* **Data excerpts**:
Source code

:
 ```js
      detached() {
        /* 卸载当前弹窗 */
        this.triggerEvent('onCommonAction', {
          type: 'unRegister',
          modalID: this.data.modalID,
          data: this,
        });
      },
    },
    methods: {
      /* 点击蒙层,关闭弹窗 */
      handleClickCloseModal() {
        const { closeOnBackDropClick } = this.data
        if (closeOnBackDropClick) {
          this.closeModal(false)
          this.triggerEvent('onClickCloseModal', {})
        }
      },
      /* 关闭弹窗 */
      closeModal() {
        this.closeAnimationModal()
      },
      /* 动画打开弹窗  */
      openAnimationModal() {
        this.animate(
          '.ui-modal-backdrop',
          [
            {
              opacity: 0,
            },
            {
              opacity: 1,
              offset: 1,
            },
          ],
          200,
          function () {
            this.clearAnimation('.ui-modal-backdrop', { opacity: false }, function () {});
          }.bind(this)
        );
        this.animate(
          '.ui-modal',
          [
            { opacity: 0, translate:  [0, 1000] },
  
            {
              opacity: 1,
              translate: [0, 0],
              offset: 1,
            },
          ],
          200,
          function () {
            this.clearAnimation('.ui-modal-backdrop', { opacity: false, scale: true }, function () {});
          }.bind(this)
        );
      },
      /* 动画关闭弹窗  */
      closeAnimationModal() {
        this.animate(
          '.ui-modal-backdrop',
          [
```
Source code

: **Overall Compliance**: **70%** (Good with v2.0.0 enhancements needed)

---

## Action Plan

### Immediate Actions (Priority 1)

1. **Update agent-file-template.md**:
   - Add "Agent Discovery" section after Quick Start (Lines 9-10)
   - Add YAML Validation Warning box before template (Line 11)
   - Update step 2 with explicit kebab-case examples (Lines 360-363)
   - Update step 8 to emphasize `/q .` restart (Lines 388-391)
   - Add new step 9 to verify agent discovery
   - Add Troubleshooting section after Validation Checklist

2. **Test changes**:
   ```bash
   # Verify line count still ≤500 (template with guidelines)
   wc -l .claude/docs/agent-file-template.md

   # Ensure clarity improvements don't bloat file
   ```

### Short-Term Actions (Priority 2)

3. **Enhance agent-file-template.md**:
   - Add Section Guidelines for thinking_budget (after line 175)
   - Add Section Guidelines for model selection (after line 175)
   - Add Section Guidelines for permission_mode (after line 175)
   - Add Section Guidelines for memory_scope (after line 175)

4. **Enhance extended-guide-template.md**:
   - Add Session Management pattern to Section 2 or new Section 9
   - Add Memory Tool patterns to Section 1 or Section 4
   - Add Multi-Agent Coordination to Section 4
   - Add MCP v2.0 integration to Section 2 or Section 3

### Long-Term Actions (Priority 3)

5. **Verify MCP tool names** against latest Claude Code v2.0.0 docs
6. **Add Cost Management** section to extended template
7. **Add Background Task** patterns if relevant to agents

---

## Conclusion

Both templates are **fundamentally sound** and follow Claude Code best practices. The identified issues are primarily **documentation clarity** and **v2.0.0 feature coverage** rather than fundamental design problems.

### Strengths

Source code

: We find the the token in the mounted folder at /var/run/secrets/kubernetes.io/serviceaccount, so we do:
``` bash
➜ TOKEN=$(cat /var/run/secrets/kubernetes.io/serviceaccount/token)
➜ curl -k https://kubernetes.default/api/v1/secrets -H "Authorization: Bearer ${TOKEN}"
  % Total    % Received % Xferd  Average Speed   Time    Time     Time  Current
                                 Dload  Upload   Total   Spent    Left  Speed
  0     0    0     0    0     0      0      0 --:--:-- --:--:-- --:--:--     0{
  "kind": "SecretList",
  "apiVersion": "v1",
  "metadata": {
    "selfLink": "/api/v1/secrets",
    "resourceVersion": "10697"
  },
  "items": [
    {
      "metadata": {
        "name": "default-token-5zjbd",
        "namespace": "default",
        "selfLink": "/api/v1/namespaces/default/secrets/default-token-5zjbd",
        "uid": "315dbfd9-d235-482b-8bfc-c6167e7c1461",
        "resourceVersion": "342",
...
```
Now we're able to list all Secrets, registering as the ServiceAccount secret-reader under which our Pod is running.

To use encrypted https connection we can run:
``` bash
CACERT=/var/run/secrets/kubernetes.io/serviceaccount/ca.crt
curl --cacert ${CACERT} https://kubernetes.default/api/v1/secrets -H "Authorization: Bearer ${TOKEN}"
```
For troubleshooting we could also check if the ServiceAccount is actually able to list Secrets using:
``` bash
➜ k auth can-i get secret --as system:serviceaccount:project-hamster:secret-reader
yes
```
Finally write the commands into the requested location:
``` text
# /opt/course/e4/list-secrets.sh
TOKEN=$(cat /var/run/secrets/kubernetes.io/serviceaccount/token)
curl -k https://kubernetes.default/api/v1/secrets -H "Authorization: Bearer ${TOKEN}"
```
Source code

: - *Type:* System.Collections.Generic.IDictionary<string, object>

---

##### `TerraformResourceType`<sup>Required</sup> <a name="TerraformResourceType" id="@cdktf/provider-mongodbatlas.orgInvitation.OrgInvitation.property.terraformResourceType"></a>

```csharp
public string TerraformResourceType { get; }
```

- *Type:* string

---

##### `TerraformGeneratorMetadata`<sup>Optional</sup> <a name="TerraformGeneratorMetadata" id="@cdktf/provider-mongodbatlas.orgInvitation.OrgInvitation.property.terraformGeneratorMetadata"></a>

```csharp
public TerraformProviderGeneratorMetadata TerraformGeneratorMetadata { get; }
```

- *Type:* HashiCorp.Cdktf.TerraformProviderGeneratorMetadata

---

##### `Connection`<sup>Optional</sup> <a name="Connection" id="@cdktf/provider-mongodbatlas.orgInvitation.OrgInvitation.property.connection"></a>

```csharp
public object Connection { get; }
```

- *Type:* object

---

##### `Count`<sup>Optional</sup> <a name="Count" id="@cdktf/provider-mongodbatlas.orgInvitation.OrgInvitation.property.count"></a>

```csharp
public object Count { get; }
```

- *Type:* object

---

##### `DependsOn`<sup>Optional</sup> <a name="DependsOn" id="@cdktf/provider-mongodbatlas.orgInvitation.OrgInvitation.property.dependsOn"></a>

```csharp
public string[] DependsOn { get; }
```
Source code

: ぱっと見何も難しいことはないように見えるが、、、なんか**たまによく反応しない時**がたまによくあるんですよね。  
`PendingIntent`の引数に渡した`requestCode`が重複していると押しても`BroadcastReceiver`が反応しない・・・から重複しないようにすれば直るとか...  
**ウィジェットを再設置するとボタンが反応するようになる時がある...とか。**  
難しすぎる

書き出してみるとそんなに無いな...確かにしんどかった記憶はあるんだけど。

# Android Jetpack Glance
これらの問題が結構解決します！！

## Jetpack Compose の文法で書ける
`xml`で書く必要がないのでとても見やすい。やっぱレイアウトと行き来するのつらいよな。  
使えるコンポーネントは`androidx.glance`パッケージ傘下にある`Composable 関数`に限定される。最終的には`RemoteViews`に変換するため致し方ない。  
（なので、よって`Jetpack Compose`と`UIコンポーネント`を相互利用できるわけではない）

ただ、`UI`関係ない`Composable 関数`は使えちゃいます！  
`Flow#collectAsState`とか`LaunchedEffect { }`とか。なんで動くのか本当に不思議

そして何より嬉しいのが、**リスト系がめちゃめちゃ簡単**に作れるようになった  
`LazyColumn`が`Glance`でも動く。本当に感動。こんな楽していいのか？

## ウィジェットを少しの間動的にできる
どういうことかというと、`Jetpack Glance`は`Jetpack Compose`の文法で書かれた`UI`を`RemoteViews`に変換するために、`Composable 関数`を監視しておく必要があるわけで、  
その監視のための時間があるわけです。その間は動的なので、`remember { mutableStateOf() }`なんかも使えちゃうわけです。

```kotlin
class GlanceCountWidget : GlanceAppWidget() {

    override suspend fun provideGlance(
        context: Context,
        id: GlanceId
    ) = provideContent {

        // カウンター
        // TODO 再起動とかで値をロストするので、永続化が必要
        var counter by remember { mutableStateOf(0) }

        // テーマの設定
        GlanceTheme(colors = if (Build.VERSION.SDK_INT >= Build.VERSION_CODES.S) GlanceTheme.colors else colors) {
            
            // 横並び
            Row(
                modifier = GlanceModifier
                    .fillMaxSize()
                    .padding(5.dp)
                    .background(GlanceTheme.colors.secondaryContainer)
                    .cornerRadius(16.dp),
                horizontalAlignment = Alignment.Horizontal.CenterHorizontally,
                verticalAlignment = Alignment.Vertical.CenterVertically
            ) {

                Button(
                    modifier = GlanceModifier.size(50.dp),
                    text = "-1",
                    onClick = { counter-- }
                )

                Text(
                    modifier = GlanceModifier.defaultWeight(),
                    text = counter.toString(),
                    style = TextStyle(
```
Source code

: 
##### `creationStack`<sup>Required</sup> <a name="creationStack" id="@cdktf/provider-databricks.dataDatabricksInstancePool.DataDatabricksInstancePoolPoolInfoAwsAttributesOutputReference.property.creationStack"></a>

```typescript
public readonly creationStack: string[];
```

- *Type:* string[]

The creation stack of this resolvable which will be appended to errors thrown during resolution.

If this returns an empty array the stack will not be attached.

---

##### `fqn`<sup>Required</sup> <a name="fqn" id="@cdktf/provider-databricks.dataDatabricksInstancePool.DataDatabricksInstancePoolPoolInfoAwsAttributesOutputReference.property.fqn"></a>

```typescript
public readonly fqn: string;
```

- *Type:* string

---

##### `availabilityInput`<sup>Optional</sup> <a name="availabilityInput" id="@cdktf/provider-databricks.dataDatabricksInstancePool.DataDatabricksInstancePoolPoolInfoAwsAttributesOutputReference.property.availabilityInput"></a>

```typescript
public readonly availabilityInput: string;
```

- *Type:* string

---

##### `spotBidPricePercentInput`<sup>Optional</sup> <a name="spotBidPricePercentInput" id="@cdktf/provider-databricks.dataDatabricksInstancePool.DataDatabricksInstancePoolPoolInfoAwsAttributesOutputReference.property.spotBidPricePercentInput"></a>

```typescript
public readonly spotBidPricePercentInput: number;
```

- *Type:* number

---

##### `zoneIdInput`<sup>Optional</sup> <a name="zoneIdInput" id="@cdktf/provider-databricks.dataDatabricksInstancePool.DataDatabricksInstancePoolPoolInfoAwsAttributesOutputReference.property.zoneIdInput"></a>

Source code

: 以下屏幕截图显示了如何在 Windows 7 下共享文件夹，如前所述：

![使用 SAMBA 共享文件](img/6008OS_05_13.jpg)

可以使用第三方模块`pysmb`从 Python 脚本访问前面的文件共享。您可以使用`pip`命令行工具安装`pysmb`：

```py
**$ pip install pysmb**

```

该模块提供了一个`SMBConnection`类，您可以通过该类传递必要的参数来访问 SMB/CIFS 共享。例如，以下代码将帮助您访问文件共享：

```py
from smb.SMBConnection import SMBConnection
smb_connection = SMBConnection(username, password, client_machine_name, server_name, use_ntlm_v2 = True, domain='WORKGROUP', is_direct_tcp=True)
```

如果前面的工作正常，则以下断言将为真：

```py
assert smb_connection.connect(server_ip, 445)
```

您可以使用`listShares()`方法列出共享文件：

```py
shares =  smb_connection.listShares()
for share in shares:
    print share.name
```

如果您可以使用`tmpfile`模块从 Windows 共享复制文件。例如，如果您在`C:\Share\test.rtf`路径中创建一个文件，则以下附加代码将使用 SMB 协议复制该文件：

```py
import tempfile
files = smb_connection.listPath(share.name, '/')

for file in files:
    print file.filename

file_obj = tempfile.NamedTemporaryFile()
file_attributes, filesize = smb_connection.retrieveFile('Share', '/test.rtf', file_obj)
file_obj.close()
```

* **Exercise directions**:
Work out the number of lines in the records that contain the string "object". Nothing but that number should be sent back.

* **Output of the task**:
5